▸ PROBLEM REQUIREMENTS
Pick up the email exchange below about replication identifiers and continue it from its last sentence.

▸ EXCERPTED TEXT
══════════

2013-11-22 Thread Robert Haas
On Thu, Nov 21, 2013 at 8:26 AM, Andres Freund  wrote:
> On 2013-11-21 08:22:05 -0500, Robert Haas wrote:
>> On Thu, Nov 21, 2013 at 6:15 AM, Andres Freund  
>> wrote:
>> >> > WRT performance: I agree that fixed-width identifiers are more
>> >> > performant, that's why I went for them, but I am not sure it's that
>> >> > important. The performance sensitive parts should all be done using the
>> >> > internal id the identifier maps to, not the public one.
>> >>
>> >> But I thought the internal identifier was exactly what we're creating.
>> >
>> > Sure. But how often are we a) going to create such an identifier b)
>> > looking it up?
>>
>> Never.  Make that the replication solution's problem.  Make the core
>> support deal only with UUIDs or pairs of 64-bit integers or something
>> like that, and let the replication solution decide what they mean.
>
> I think we're misunderstanding each other. I was commenting on your fear
> that strings longer than NAMEDATALEN or something would be bad for
> performance - which I don't think is very relevant because the lookups
> from "public" to "internal" identifier shouldn't be in any performance
> critical path.

══════════

▸ SUPPLIED INFORMATION
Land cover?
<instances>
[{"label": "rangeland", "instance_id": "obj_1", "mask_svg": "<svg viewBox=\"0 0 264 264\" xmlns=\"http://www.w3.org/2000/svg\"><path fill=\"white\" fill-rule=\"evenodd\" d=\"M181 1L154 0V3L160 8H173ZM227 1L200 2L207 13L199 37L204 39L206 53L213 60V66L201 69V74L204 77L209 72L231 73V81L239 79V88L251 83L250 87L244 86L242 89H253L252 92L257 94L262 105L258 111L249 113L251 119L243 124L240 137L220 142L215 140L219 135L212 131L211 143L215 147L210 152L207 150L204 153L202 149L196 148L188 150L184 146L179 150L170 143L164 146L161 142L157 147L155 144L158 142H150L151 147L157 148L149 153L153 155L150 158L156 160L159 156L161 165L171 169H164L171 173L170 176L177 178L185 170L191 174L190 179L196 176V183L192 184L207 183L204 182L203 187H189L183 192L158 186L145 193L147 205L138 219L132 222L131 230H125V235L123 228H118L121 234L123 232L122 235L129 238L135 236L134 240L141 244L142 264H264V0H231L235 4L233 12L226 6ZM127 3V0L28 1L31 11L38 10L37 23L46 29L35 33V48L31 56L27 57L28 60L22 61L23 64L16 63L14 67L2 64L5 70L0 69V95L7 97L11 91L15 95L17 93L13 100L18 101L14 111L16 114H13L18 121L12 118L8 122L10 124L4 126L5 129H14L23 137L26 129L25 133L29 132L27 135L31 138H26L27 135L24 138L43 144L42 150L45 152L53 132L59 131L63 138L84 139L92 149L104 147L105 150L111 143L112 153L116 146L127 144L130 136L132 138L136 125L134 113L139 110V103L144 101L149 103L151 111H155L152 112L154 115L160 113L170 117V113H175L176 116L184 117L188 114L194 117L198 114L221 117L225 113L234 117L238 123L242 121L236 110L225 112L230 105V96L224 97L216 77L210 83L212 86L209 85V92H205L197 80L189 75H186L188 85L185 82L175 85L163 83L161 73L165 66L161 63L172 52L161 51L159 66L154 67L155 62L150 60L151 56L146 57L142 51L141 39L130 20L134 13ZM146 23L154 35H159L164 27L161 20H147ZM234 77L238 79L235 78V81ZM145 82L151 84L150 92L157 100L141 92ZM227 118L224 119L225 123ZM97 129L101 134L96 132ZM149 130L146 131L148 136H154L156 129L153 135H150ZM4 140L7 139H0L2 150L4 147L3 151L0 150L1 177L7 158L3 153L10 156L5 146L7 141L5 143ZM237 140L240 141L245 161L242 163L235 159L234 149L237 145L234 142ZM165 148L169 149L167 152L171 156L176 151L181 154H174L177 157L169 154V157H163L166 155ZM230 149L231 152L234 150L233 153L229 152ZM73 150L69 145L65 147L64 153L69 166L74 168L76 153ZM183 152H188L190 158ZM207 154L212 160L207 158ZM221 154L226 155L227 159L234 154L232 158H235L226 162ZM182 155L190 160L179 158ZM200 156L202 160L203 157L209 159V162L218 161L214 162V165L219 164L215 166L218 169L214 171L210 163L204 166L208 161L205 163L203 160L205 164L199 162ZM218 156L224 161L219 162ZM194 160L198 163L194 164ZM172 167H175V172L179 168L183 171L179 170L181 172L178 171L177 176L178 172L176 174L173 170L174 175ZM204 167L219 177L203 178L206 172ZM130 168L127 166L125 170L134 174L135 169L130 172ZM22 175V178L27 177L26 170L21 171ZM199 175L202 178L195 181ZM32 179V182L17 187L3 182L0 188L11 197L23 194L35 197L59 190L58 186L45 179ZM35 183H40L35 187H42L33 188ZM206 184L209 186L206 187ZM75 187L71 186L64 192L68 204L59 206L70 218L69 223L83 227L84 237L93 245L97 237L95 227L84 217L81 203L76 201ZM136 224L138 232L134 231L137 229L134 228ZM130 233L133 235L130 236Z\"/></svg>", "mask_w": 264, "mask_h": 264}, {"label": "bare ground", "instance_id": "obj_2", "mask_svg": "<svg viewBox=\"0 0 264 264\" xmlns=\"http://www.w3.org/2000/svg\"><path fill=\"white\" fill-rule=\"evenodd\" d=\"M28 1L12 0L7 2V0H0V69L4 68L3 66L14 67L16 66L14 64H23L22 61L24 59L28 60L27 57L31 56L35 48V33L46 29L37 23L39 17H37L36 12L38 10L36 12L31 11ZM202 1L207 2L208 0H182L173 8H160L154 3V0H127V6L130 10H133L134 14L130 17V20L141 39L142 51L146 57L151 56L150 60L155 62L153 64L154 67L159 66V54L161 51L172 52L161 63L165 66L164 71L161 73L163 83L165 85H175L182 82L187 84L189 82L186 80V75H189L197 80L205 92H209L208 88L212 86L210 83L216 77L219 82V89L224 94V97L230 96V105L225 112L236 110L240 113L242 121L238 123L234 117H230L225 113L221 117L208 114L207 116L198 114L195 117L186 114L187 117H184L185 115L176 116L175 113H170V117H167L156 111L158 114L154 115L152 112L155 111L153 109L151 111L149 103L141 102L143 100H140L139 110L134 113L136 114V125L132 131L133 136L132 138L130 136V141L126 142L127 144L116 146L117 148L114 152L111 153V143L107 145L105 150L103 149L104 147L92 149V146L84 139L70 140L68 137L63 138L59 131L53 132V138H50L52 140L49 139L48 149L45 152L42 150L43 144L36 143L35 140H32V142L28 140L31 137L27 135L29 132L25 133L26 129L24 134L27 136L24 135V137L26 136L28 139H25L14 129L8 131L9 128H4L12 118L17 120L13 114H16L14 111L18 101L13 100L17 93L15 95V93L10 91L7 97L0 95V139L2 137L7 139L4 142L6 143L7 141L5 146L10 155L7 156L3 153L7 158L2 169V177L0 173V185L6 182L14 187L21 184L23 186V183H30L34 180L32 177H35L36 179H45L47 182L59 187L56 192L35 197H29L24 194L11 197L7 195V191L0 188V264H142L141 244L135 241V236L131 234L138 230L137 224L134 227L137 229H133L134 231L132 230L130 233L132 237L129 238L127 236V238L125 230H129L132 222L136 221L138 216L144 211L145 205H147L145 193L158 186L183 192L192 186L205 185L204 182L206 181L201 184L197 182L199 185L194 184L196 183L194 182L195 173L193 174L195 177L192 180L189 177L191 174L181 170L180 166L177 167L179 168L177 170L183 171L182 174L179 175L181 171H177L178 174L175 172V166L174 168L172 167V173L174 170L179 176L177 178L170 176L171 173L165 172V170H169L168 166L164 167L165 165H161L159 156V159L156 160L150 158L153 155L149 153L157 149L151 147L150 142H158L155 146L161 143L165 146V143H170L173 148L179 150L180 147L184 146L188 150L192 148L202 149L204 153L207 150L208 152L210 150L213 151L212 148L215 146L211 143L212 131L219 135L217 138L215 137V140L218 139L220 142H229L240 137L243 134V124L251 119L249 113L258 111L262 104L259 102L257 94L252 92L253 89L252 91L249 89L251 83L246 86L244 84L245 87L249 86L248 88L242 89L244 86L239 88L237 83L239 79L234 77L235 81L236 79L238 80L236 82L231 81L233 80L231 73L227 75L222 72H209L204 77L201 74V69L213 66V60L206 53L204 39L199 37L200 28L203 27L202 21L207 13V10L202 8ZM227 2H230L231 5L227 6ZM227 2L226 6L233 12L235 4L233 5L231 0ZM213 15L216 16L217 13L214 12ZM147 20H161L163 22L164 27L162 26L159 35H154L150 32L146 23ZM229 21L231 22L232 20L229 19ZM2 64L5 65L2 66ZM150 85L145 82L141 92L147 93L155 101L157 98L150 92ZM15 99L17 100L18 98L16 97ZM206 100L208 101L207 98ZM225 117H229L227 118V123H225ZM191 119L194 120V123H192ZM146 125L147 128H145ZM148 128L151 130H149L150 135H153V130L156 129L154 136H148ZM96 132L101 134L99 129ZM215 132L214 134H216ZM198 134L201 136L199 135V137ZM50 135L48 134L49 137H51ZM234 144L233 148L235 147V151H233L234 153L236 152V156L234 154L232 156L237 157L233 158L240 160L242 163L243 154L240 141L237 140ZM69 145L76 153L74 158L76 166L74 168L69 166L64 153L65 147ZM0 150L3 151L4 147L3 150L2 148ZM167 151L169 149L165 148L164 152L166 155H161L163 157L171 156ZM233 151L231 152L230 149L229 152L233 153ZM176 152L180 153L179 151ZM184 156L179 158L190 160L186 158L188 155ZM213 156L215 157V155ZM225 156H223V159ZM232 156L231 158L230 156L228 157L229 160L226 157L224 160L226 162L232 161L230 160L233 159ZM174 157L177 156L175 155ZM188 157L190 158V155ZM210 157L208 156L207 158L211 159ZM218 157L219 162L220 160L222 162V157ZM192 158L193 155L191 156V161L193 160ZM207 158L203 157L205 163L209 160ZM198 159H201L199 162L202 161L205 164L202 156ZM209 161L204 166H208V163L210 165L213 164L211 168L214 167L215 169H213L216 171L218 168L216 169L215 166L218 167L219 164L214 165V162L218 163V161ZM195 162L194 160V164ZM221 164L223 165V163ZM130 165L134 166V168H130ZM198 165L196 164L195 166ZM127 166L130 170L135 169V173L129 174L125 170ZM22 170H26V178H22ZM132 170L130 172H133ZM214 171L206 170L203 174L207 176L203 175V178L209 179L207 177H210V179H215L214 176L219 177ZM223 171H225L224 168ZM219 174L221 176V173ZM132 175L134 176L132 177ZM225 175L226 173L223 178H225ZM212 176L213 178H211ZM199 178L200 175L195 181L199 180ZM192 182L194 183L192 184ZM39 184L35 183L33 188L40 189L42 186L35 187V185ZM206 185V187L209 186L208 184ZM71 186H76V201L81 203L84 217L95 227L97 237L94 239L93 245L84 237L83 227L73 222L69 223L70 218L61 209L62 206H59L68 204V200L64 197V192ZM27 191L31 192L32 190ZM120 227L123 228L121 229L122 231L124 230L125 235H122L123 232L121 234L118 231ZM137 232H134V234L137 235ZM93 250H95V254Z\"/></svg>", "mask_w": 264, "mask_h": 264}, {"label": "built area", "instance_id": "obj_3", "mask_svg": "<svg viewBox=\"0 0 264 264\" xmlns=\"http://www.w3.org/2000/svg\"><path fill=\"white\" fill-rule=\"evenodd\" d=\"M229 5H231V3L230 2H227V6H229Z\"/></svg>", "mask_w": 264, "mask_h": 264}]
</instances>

══════════

▸ THE REPLY
>
> I personally would prefer a string because it'd allow me to build an
> identifier using the criterions I'd originally outlined outside of this
> infrastructure.

Yeah, there's some confusion here.  I don't care at all about the
performance characteristics of long strings here, because we shouldn't
be using them anywhere in the core code.  What I do care about is
making sure that whatever core support we use here is agnostic to how
the internal identifiers - relatively short bit strings - are
generated.  The patch as proposed puts forward a particular way of
doing that, and I think that neither that method *nor any other*
should be part of core.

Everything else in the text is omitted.